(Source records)
-- Opening Marker --
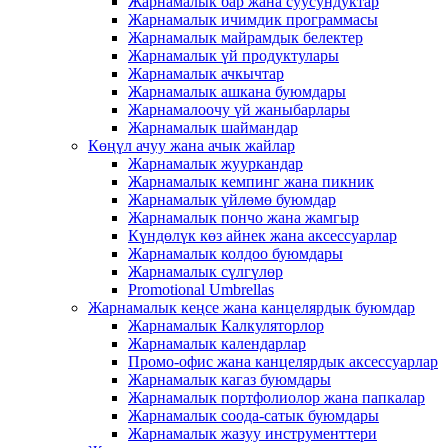
Жарнамалык бар жана суусундуктар
Жарнамалык ичимдик программасы
Жарнамалык майрамдык белектер
Жарнамалык үй продуктулары
Жарнамалык ачкычтар
Жарнамалык ашкана буюмдары
Жарнамалоочу үй жаныбарлары
Жарнамалык шаймандар
Көңүл ачуу жана ачык жайлар
Жарнамалык жууркандар
Жарнамалык кемпинг жана пикник
Жарнамалык үйлөмө буюмдар
Жарнамалык пончо жана жамгыр
Күндөлүк көз айнек жана аксессуарлар
Жарнамалык колдоо буюмдары
Жарнамалык сүлгүлөр
Promotional Umbrellas
Жарнамалык кеңсе жана канцелярдык буюмдар
Жарнамалык Калкуляторлор
Жарнамалык календарлар
Промо-офис жана канцелярдык аксессуарлар
Жарнамалык кагаз буюмдары
Жарнамалык портфолиолор жана папкалар
Жарнамалык соода-сатык буюмдары
Жарнамалык жазуу инструменттери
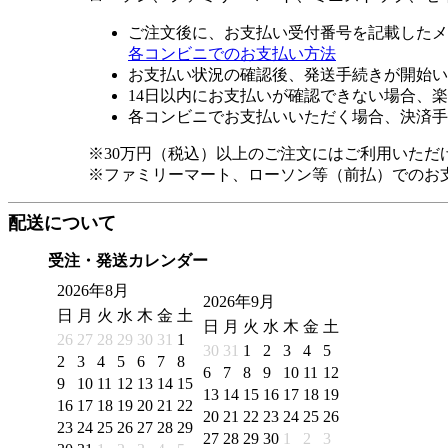
ご注文後に、お支払い受付番号を記載したメ
各コンビニでのお支払い方法
お支払い状況の確認後、発送手続きが開始い
14日以内にお支払いが確認できない場合、
各コンビニでお支払いいただく場合、決済手
※30万円（税込）以上のご注文にはご利用いただ
※ファミリーマート、ローソン等（前払）でのお
配送について
受注・発送カレンダー
2026年8月
2026年9月
日
月
火
水
木
金
土
日
月
火
水
木
金
土
26
27
28
29
30
31
1
30
31
1
2
3
4
5
2
3
4
5
6
7
8
6
7
8
9
10
11
12
9
10
11
12
13
14
15
13
14
15
16
17
18
19
16
17
18
19
20
21
22
20
21
22
23
24
25
26
23
24
25
26
27
28
29
27
28
29
30
1
2
3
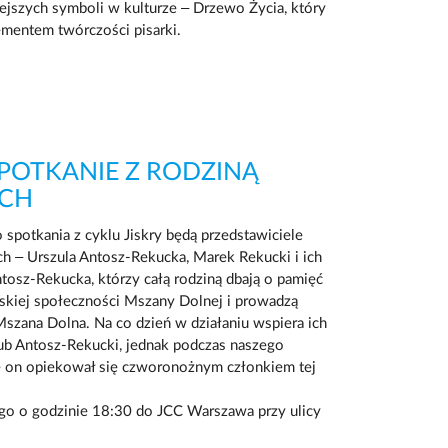
ejszych symboli w kulturze – Drzewo Życia, który
ementem twórczości pisarki.
SPOTKANIE Z RODZINĄ
ICH
spotkania z cyklu Jiskry będą przedstawiciele
ch – Urszula Antosz-Rekucka, Marek Rekucki i ich
tosz-Rekucka, którzy całą rodziną dbają o pamięć
kiej społeczności Mszany Dolnej i prowadzą
Mszana Dolna. Na co dzień w działaniu wspiera ich
ub Antosz-Rekucki, jednak podczas naszego
e on opiekował się czworonożnym członkiem tej
ego o godzinie 18:30 do JCC Warszawa przy ulicy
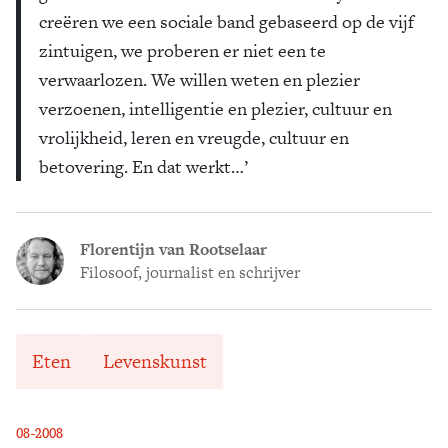
creëren we een sociale band gebaseerd op de vijf
zintuigen, we proberen er niet een te
verwaarlozen. We willen weten en plezier
verzoenen, intelligentie en plezier, cultuur en
vrolijkheid, leren en vreugde, cultuur en
betovering. En dat werkt…’
Florentijn van Rootselaar
Filosoof, journalist en schrijver
Eten
Levenskunst
08-2008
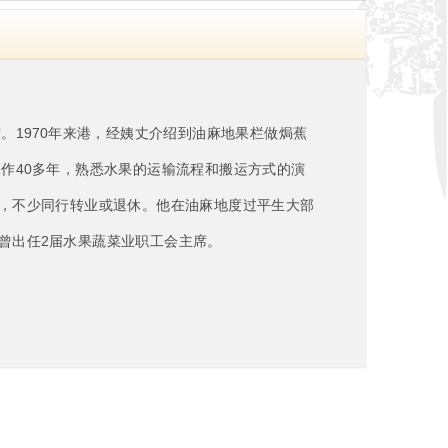
。1970年来港，经姨丈介绍到油麻地果栏做焗蕉
工作40多年，熟悉水果的运输流程和搬运方式的演
，不少同行转业或退休。他在油麻地度过平生大部
曾出任2届水果蔬菜业职工会主席。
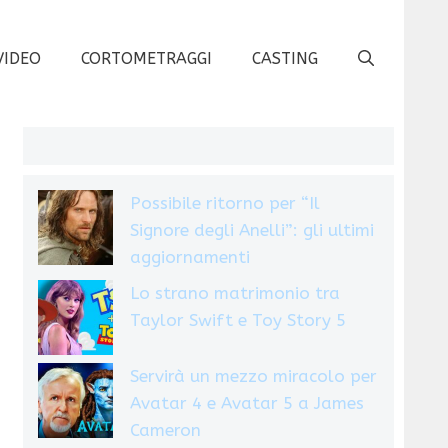
VIDEO
CORTOMETRAGGI
CASTING
Possibile ritorno per “Il
Signore degli Anelli”: gli ultimi
aggiornamenti
Lo strano matrimonio tra
Taylor Swift e Toy Story 5
Servirà un mezzo miracolo per
Avatar 4 e Avatar 5 a James
Cameron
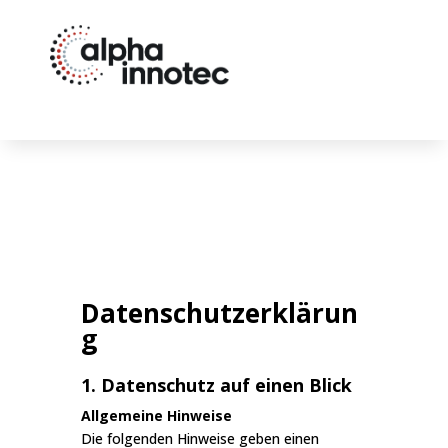
Datenschutzerklärun
g
1. Datenschutz auf einen Blick
Allgemeine Hinweise
Die folgenden Hinweise geben einen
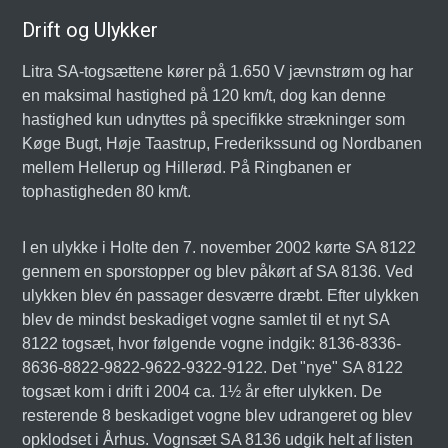
Drift og Ulykker
Litra SA-togsættene kører på 1.650 V jævnstrøm og har
en maksimal hastighed på 120 km/t, dog kan denne
hastighed kun udnyttes på specifikke strækninger som
Køge Bugt, Høje Taastrup, Frederikssund og Nordbanen
mellem Hellerup og Hillerød. På Ringbanen er
tophastigheden 80 km/t.
I en ulykke i Holte den 7. november 2002 kørte SA 8122
gennem en sporstopper og blev påkørt af SA 8136. Ved
ulykken blev én passager desværre dræbt. Efter ulykken
blev de mindst beskadiget vogne samlet til et nyt SA
8122 togsæt, hvor følgende vogne indgik: 8136-8336-
8636-8822-9822-9622-9322-9122. Det "nye" SA 8122
togsæt kom i drift i 2004 ca. 1½ år efter ulykken. De
resterende 8 beskadiget vogne blev udrangeret og blev
opklodset i Århus. Vognsæt SA 8136 udgik helt af listen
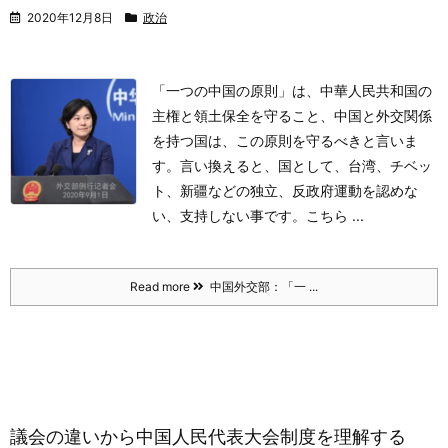
2020年12月8日
政治
「一つの中国の原則」は、中華人民共和国の
主権と領土保全を守ること、中国と外交関係
を持つ国は、この原則を守るべきと言いま
す。言い換えると、国として、台湾、チベッ
ト、新疆などの独立、反政府運動を認めな
い、支持しない事です。
こちら ...
Read more
中国外交部：「一 ...
議会の違いから中国人民代表大会制度を理解する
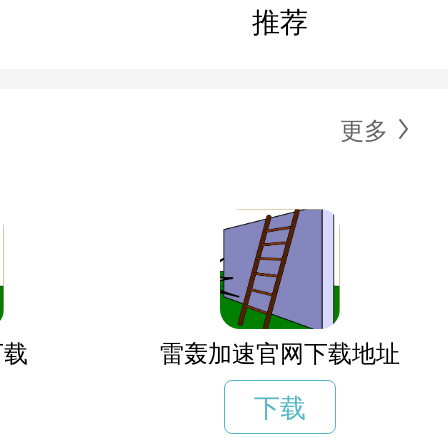
推荐
更多
下载
雷轰加速官网下载地址
下载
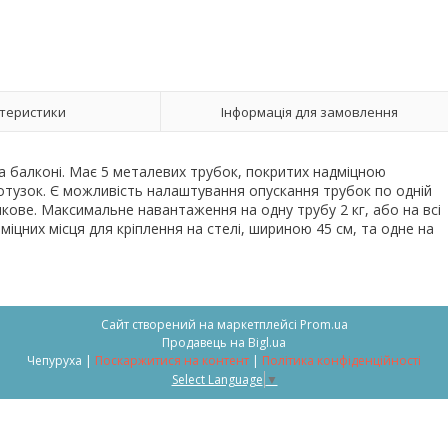
теристики
Інформація для замовлення
а балконі. Має 5 металевих трубок, покритих надміцною
узок. Є можливість налаштування опускання трубок по одній
стикове. Максимальне навантаження на одну трубу 2 кг, або на всі
 міцних місця для кріплення на стелі, шириною 45 см, та одне на
Сайт створений на маркетплейсі
Prom.ua
Продавець на Bigl.ua
Чепуруха |
Поскаржитися на контент
|
Політика конфіденційності
Select Language
▼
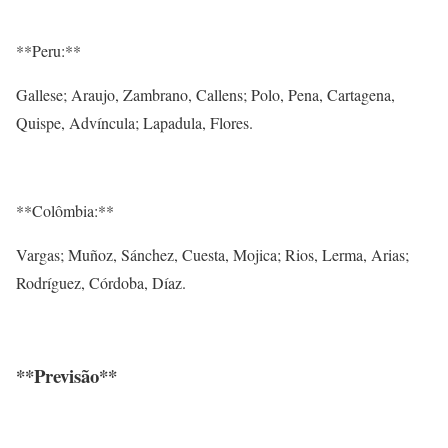
**Peru:**
Gallese; Araujo, Zambrano, Callens; Polo, Pena, Cartagena,
Quispe, Advíncula; Lapadula, Flores.
**Colômbia:**
Vargas; Muñoz, Sánchez, Cuesta, Mojica; Rios, Lerma, Arias;
Rodríguez, Córdoba, Díaz.
**Previsão**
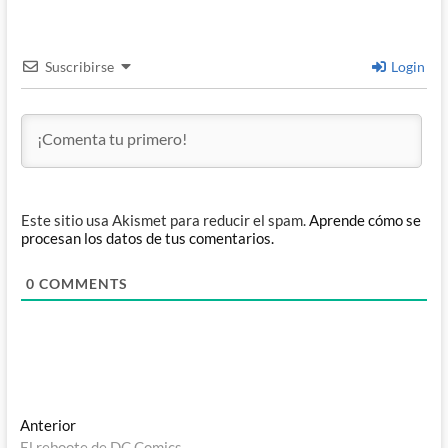
Suscribirse
Login
Este sitio usa Akismet para reducir el spam.
Aprende cómo se
procesan los datos de tus comentarios.
0
COMMENTS
Navegación
Entrada
Anterior
anterior:
El reboote de DC Comics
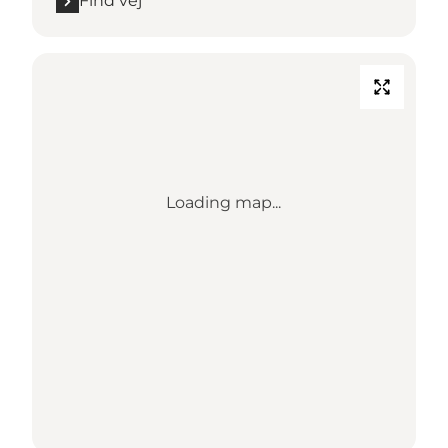
Find vej
Loading map...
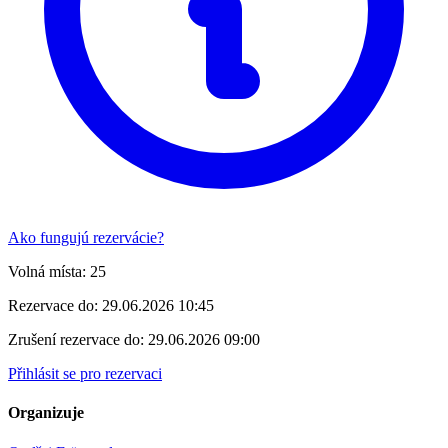
Ako fungujú rezervácie?
Volná místa:
25
Rezervace do:
29.06.2026 10:45
Zrušení rezervace do:
29.06.2026 09:00
Přihlásit se pro rezervaci
Organizuje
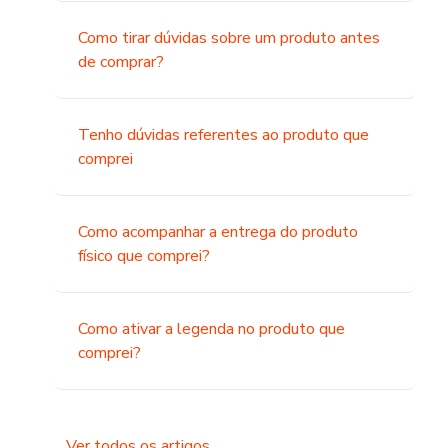
Como tirar dúvidas sobre um produto antes
de comprar?
Tenho dúvidas referentes ao produto que
comprei
Como acompanhar a entrega do produto
físico que comprei?
Como ativar a legenda no produto que
comprei?
Ver todos os artigos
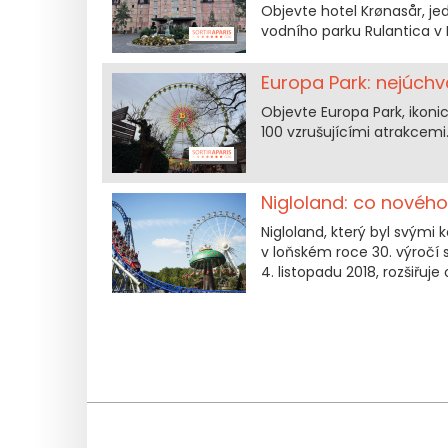
Objevte hotel Krønasår, j
vodního parku Rulantica 
Europa Park: nejúchv
Objevte Europa Park, ikoni
100 vzrušujícími atrakcemi
Nigloland: co nového
Nigloland, který byl svými
v loňském roce 30. výročí 
4. listopadu 2018, rozšiřuj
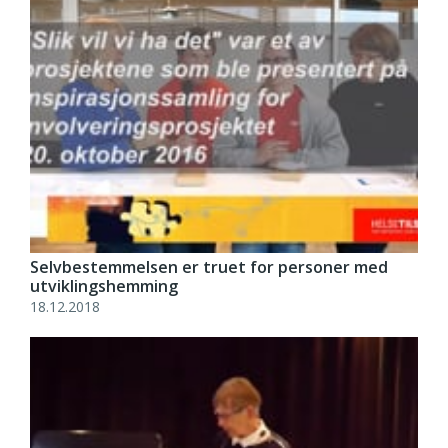
Selvbestemmelsen er truet for personer med
utviklingshemming
18.12.2018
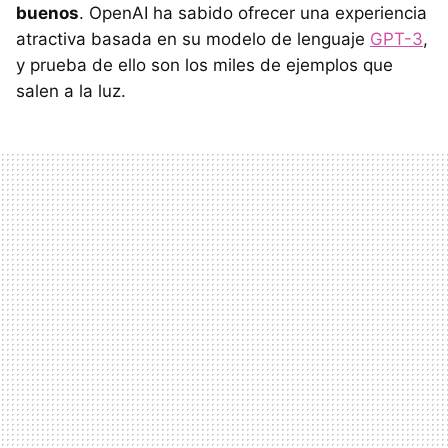
buenos
. OpenAI ha sabido ofrecer una experiencia
atractiva basada en su modelo de lenguaje
GPT-3
,
y prueba de ello son los miles de ejemplos que
salen a la luz.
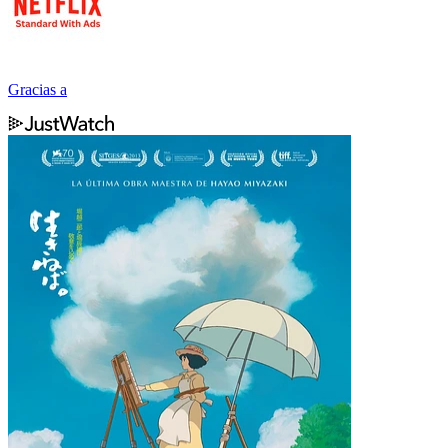
Gracias a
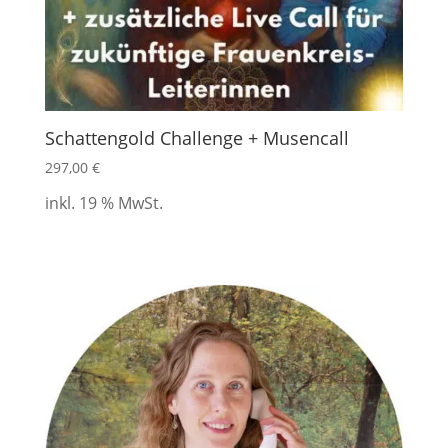
Schattengold Challenge + Musencall
297,00
€
inkl. 19 % MwSt.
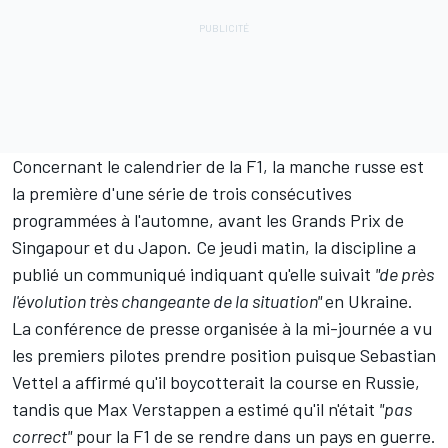
Concernant le calendrier de la F1, la manche russe est
la première d'une série de trois consécutives
programmées à l'automne, avant les Grands Prix de
Singapour et du Japon. Ce jeudi matin, la discipline
a
publié un communiqué
indiquant qu'elle suivait
"de près
l'évolution très changeante de la situation"
en Ukraine.
La conférence de presse organisée à la mi-journée
a vu
les premiers pilotes prendre position
puisque
Sebastian
Vettel
a affirmé qu'il boycotterait la course en Russie,
tandis que
Max Verstappen
a estimé qu'il n'était
"pas
correct"
pour la F1 de se rendre dans un pays en guerre.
-- Closing Marker --
### Exercise goal
Copy the records from their start up to and including the line that contains "Күндөлүк көз айнек жана аксессуарлар", with every line exactly as it appears. Leave the pictures out of your copy.

### Solution
Жарнамалык бар жана суусундуктар
Жарнамалык ичимдик программасы
Жарнамалык майрамдык белектер
Жарнамалык үй продуктулары
Жарнамалык ачкычтар
Жарнамалык ашкана буюмдары
Жарнамалоочу үй жаныбарлары
Жарнамалык шаймандар
Көңүл ачуу жана ачык жайлар
Жарнамалык жууркандар
Жарнамалык кемпинг жана пикник
Жарнамалык үйлөмө буюмдар
Жарнамалык пончо жана жамгыр
Күндөлүк көз айнек жана аксессуарлар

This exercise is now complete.